• [EXTRACT TO READ]
===

According to Joanne Walker, Group Tax Director, BT Group PLC, "There’s still a heavy compliance load today, but the vision for the future would be that much of that falls away, and tax people become subject matter experts who help program the machine, ensure quality control, and redirect their time to advisory activity.”

Trend 2: Tipping point for resourcing models

Business partnering demands in the tax department are on the rise, but 93% of tax leaders say their department’s budget is remaining flat or falling. To ensure that the tax function can redefine itself as a strategic function at the pace that is required, leaders are choosing to move increasing amounts of compliance and reporting to a combination of shared service centers, finance departments, and outsourcing providers that have invested in best-in-class technology.

Trend 3: Digital tax administration is moving faster than expected

in addition to the rising focus of the corporate tax department partnering with their business counterparts, transformative changes to the way companies share tax information with revenue authorities is also creating an imperative to modernize operations at a faster pace. Nine in 10 (92%) respondents say that shifting revenue authority demands on digital tax administration will have a moderate or high impact on tax operations and resources over the next five years—and several heads of tax said the trend is moving faster than expected.

"It’s really stepped up in the last couple of years," says Anna Elphick, VP Tax, Unilever. "Tax authorities don't just want a faster turnaround for compliance but access into a company’s systems. It's not unreasonable to think that in a much shorter time than we expect, compliance will be about companies reviewing a return that's been drafted by the tax authorities."

===

[Saved entries]
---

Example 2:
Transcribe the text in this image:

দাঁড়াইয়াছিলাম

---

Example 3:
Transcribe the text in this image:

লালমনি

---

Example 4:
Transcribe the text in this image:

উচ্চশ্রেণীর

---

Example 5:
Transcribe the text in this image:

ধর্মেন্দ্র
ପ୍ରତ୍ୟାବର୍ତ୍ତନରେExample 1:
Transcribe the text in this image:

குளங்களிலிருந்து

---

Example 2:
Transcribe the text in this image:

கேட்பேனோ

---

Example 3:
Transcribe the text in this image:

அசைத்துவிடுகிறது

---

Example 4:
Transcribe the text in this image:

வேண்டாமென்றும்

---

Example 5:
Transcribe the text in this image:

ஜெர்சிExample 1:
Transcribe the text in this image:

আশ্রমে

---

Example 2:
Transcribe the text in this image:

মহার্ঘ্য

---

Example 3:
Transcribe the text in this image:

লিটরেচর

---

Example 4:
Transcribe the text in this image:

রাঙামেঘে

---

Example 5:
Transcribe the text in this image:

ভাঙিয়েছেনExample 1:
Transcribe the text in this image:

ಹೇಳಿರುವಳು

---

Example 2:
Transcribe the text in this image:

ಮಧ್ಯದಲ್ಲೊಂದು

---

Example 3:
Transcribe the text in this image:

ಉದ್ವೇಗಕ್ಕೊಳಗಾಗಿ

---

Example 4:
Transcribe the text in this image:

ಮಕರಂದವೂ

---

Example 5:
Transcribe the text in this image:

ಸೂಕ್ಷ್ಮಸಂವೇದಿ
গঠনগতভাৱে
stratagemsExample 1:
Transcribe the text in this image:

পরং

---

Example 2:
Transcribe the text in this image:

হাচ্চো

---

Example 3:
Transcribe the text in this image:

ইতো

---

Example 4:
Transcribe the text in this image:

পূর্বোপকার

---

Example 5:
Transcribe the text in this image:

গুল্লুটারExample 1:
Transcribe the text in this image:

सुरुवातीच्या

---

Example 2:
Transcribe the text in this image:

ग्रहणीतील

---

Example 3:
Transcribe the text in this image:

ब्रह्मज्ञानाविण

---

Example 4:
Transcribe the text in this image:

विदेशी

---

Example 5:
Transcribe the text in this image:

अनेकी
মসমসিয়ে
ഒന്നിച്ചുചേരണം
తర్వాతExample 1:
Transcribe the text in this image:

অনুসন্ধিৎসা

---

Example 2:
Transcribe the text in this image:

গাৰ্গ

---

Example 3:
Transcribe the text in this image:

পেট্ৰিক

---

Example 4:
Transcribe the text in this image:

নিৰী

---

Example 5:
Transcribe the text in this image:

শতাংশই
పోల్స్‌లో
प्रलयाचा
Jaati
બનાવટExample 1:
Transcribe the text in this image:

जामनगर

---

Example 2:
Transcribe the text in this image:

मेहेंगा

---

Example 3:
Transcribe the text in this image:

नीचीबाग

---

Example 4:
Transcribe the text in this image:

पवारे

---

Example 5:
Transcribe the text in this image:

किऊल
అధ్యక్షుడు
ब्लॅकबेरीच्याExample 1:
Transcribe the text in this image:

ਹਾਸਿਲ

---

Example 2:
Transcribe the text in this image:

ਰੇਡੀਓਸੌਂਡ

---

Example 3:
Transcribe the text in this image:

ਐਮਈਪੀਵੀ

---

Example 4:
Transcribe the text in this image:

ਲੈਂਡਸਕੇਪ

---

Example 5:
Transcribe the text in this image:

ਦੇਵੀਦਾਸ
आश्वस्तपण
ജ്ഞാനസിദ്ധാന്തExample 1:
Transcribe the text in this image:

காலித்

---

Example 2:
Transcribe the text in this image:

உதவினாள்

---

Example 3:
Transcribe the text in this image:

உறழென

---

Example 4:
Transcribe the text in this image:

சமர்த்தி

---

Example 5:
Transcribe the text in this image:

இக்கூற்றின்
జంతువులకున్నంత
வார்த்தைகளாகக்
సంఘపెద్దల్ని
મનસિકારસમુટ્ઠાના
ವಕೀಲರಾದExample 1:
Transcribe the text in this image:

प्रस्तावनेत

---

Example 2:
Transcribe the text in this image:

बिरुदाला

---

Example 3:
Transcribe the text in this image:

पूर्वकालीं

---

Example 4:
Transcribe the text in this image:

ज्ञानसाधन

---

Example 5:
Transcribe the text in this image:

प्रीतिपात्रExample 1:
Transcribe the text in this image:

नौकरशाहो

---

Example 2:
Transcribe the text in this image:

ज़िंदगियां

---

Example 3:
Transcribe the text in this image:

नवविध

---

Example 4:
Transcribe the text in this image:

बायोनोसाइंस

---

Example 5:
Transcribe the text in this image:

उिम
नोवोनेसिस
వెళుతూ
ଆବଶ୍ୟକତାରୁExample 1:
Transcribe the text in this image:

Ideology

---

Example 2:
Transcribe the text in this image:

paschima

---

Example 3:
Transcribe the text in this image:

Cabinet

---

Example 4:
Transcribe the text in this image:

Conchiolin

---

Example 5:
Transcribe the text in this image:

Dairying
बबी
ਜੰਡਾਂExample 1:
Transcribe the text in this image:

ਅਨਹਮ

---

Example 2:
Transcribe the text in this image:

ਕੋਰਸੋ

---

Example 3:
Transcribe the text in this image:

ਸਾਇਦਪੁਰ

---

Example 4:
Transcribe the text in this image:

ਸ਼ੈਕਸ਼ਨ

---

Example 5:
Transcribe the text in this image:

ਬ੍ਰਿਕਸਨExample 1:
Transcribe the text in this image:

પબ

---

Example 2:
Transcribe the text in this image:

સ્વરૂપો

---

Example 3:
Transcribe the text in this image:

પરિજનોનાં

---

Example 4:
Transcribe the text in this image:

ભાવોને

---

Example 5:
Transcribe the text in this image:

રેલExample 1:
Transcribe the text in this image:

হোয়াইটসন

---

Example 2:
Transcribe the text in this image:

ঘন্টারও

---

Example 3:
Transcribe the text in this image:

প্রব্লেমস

===

• [WHAT YOU WILL DO]
a: From the extract on tax department trends, quote the part that opens with the words containing "Trend 2: Tipping" and closes with "in best-in-class technology.".
b: Recast the paragraph of the tax trends extract beginning "Business partnering demands in the tax department" as a short bulleted list that keeps its main facts.
c: Give what follows in the extract on tax department trends, starting after its final sentence.

• [RESPONSES BY TASK]
a:
Trend 2: Tipping point for resourcing models

Business partnering demands in the tax department are on the rise, but 93% of tax leaders say their department’s budget is remaining flat or falling. To ensure that the tax function can redefine itself as a strategic function at the pace that is required, leaders are choosing to move increasing amounts of compliance and reporting to a combination of shared service centers, finance departments, and outsourcing providers that have invested in best-in-class technology.

b:
- Demand for business partnering in tax departments is rising.
- 93% of tax leaders say their department's budget is flat or falling.
- So the tax function can become strategic at the required pace, leaders are moving more compliance and reporting work to shared service centers, finance departments, and outsourcing providers that have invested in best-in-class technology.

c:
Trend 4: Data simplification and lower-cost resourcing are top priorities

Tax leaders said that simplifying data management (53%) and moving to lower-cost resourcing models (51%) must be prioritized if tax is to become more proactive at delivering strategic insights to the business. Many tax teams are ensuring that they have a seat at the table as ERP systems are overhauled, which is paying dividends: 56% of those that have introduced NextGen ERP systems are now highly effective at supporting the business with scenario-modeling insights. Only 35% of those with moderate to low use of NextGen ERP systems said the same.

At Stryker, “we automated the source P&L process for transfer pricing which took a huge burden off of the divisions," says David Furgason, Vice President Tax. "Then we created a transfer price database to deposit and retrieve data so we have limited impact on the divisions. We are moving to a single ERP platform which will help us make take the next step with robotics.”

Trend 5: Skillsets are shifting

Embedding a new data infrastructure and redesigning processes are critical for the future tax vision. Tax leaders are aligned — data skills (45%) and technology process experience (43%) are ‘must have’ skills in a tax department of the future, but more traditional tax specialist knowledge also remains key (40%). The trick to success will be in tax leaders facilitating the way these professionals, with their different backgrounds, can work together collectively to unlock lasting value.

Take Infineon Technologies, which formed a VAT technology and governance group "that has the right knowledge about how to change the system to ensure it generates the right reports", according to Matthias Schubert, Global Head of Tax. "Involving them early was key as we took a greenfield approach, so we could think about what the optimal processes would look like and how more intelligent systems could make an impact 

Trend 6: 2020 brought productivity improvements

Improved productivity (50%) and accelerating shifts to remote working (48%) were cited as the biggest operational benefits to emerge from COVID-19-driven disruption. But, as 78% of leaders now plan to embed either hybrid or fully remote models in the tax function long term, 34% say maintaining productivity benefits is a top concern. And, as leaders think about building their talent pipeline and strengthening advisory skill sets, 47% say they must prioritize new approaches to talent recognition and career development over the next two years, while 36% say new processes for involving tax in business strategy decisions must be established.